Prior reading: Gradient Descent and Backpropagation
Three Ways to Look at a Model
- Loss surface: The landscape over parameter space. What the optimizer sees.
- Decision boundary: The surface in input space that separates classes. What the user sees.
- Activation space: The internal geometry of learned representations. What the model "thinks."
These are different views of the same object, but they behave differently.
Which Are Data-Dependent?
- Loss surface: Entirely data-dependent. Change the data, change the landscape.
- Decision boundary: Data-dependent through training, but fixed at inference.
- Activation space: Shaped by data and architecture jointly. The architecture constrains which representations are possible; the data selects among them.
How They Relate
The loss function defines the objective. Gradient descent reshapes the decision boundary to minimize loss. The activation space is the intermediate computation that makes the decision boundary expressible.
Why Mini-Batch Works
Mini-batch SGD estimates the full gradient from a subset. Why is this okay?
- The expected gradient over mini-batches equals the full gradient (unbiased)
- The variance adds noise that acts as regularization
- Smaller batches = more noise = flatter minima = better generalization
- Larger batches = less noise = sharper minima = faster convergence but potentially worse generalization
The mini-batch size is a bias-variance trade-off on the gradient estimate.
Deep Dive: Why MSE Is So Good
Mean squared error: $\mathcal{L} = \frac{1}{n}\sum_i (y_i - \hat{y}_i)^2$
It's the default loss for regression. Why?
Statistical: Under Gaussian noise, MSE is the maximum likelihood estimator. If your errors are normally distributed, MSE is provably optimal.
Geometric: MSE minimizes the Euclidean distance between predictions and targets. Euclidean distance is the "natural" distance in flat space.
Optimization: MSE is smooth, differentiable everywhere, and convex in linear models. The gradient is clean: $\nabla = -2(y - \hat{y})$. No discontinuities, no plateaus.
Intuition: MSE punishes large errors quadratically. An error of 10 is 100x worse than an error of 1. This makes it aggressive about reducing big mistakes — which is usually what you want.
When MSE Isn't Good
- Outliers: That quadratic penalty means outliers dominate the loss. One bad data point can ruin the fit.
- Non-Gaussian noise: If errors are heavy-tailed, MSE overweights extreme values. Use MAE or Huber loss instead.
- Classification: MSE on class labels doesn't produce calibrated probabilities. Use cross-entropy.

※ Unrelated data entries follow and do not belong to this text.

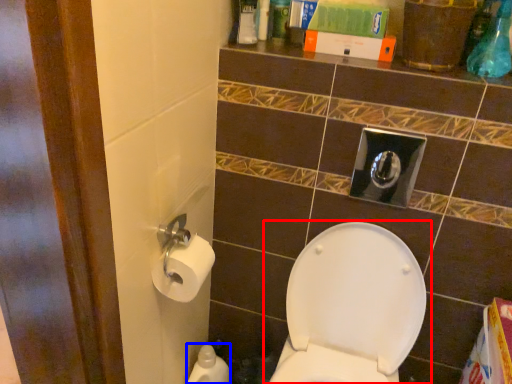
Question: Which object is further to the camera taking this photo, toilet (highlighted by a red box) or cleaning product (highlighted by a blue box)?

Choices:
 (A) toilet
 (B) cleaning product

Answer: (B)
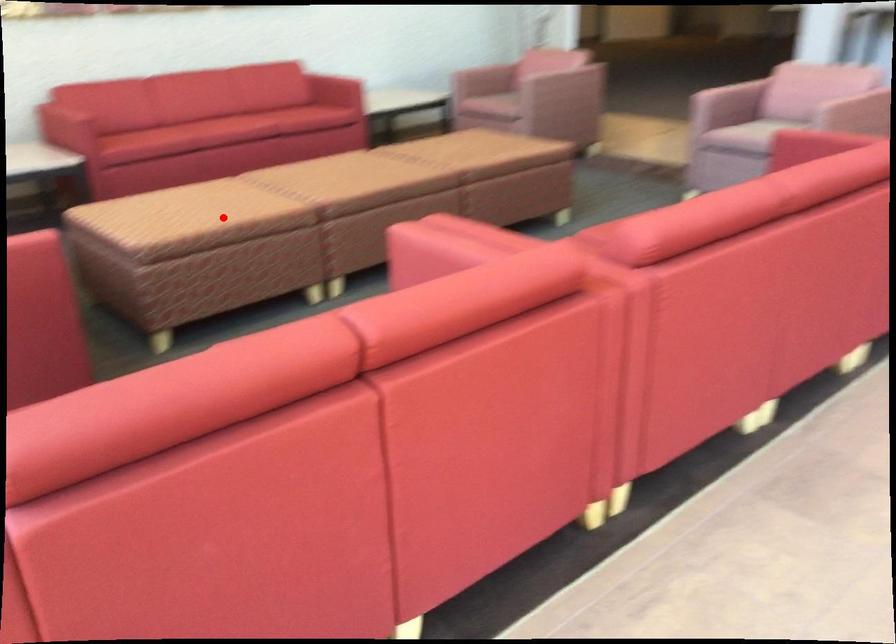
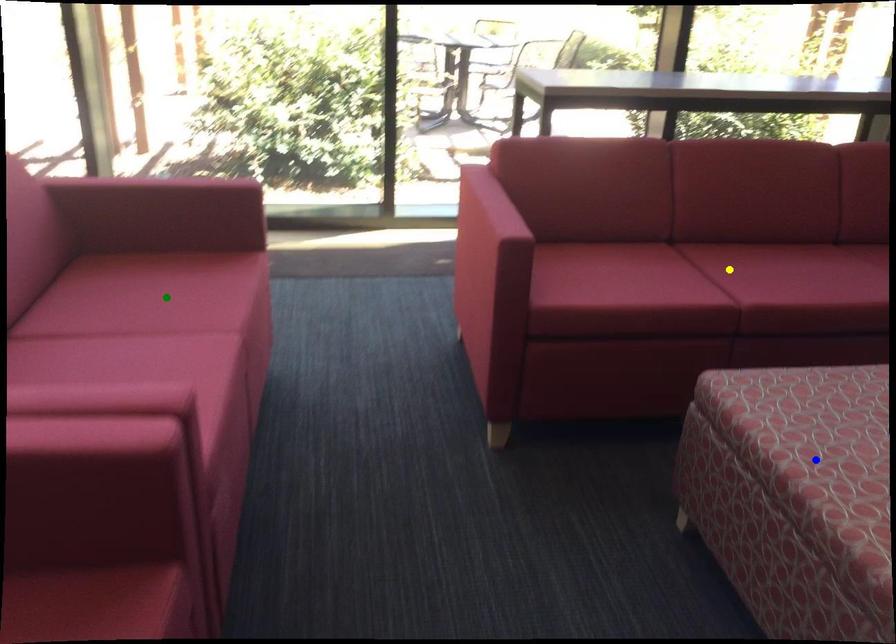
Question: I am providing you with two images of the same scene from different viewpoints. A red point is marked on the first image. You are given multiple points on the second image. Which point in image 2 represents the same 3d spot as the red point in image 1?

Choices:
 (A) blue point
 (B) yellow point
 (C) green point

Answer: (A)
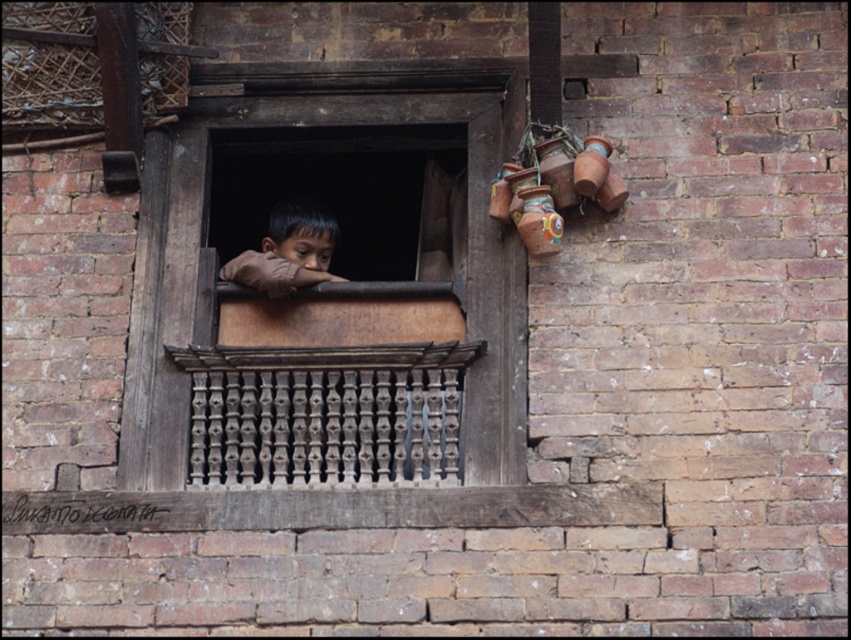
Who is positioned more to the right, dark brown wood at center or brown leather child at center?

From the viewer's perspective, dark brown wood at center appears more on the right side.

Who is taller, dark brown wood at center or brown leather child at center?

Standing taller between the two is dark brown wood at center.

At what (x,y) coordinates should I click in order to perform the action: click on dark brown wood at center. Please return your answer as a coordinate pair (x, y). This screenshot has height=640, width=851. Looking at the image, I should click on tap(324, 124).

Locate an element on the screen. The image size is (851, 640). dark brown wood at center is located at coordinates (324, 124).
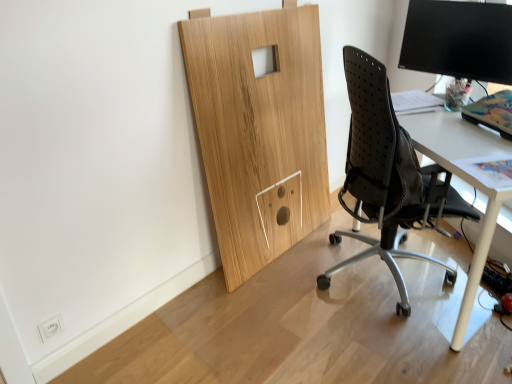
In order to click on free area in between black mesh chair at right and white glossy desk at right in this screenshot , I will do `click(376, 326)`.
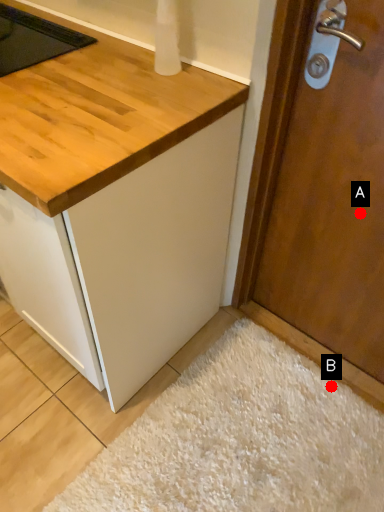
Question: Two points are circled on the image, labeled by A and B beside each circle. Which of the following is the farthest from the observer?

Choices:
 (A) A is further
 (B) B is further

Answer: (B)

- Structured outputs: When the output space has non-Euclidean geometry (rotations, distributions, sequences), Euclidean distance is wrong.
The Disconnect
You can have low loss but bad decision boundaries (overfitting). You can have clean activation spaces but brittle decision boundaries (adversarial vulnerability). These views don't always agree — and the disagreements are where safety problems hide.